The same goes for the claims that a doctor told her it was the equivalent of smoking 40 a day – it’s nonsense. Cleverly, Lloyd worked in the obligatory reference to children; when advised to stop vaping, she said, she felt like her sweets were being confiscated. 

Finally there’s the struggle to quit vaping, which she could only manage with the help of WHO-approved (but almost completely useless) nicotine patches.

The message here: Vaping is as addictive as smoking. Of course as any real vaper knows you just don’t crave it the same way as you do tobacco. If a smoker leaves home without their cigarettes they’ll stop at the first shop to buy a pack. When a vaper goes out without their e-cig they’ll just shrug and wait until they get back. Absolutely nothing about this story is believable. 

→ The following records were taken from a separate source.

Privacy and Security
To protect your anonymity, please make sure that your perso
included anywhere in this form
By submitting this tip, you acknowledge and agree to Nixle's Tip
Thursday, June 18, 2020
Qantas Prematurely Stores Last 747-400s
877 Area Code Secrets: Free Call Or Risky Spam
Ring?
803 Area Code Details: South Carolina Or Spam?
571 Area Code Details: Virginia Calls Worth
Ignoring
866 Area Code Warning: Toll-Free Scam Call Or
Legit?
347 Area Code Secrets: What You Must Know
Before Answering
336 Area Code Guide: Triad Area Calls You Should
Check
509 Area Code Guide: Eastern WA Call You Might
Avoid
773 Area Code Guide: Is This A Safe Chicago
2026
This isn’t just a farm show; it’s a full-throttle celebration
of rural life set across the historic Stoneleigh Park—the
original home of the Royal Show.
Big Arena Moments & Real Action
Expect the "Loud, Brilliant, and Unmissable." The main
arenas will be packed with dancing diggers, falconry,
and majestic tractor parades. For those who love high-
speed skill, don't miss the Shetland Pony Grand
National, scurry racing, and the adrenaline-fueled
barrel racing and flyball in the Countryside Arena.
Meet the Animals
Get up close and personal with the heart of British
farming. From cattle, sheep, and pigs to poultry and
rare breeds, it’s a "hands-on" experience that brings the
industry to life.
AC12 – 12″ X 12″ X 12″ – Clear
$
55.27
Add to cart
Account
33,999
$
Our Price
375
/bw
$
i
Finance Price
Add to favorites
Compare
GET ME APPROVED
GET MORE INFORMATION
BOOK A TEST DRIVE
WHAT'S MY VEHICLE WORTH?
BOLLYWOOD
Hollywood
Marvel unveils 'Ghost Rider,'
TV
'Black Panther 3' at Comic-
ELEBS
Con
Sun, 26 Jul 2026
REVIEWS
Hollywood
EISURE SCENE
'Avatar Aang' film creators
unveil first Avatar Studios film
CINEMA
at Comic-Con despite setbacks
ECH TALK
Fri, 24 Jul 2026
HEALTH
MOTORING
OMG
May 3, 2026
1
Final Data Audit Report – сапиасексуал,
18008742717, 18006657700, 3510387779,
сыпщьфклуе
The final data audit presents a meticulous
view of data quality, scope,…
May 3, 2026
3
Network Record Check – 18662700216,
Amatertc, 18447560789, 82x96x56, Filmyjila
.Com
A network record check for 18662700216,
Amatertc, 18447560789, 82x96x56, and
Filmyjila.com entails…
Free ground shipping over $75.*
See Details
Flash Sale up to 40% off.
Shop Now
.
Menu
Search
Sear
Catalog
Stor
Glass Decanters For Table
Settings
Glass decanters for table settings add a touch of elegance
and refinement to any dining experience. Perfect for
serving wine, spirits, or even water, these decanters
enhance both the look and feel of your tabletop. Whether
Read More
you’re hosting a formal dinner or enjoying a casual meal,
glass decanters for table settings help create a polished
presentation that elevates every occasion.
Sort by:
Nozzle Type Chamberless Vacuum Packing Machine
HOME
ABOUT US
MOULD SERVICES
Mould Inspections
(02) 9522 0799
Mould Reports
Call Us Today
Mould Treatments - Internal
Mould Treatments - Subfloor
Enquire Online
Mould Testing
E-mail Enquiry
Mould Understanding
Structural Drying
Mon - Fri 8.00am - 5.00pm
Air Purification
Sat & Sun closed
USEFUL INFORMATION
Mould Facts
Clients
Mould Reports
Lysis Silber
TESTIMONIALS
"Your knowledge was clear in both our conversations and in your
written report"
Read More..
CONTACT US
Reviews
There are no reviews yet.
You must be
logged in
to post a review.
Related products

Then again, Rachael Lloyd isn’t just a random person with a story to tell. She works for BLJ London, an “international strategic advisory consultancy” that specialises in “policy, legislative and market access campaigns”.

The WHO’s jihad against e-cigarettes is focused firmly on changing policy, encouraging legislation and denying market access – just the sort of campaign BLJ discreetly carries out for its high-profile clients. And yes, “discreetly” is their description, not mine. 

Of course I’m absolutely not suggesting anything here. I’m sure it’s just a coincidence that a WHO report and an article by an influencer-for-hire, both making exactly the same misleading and dishonest claims about vaping, were published on the same day. Makes you think though, doesn’t it?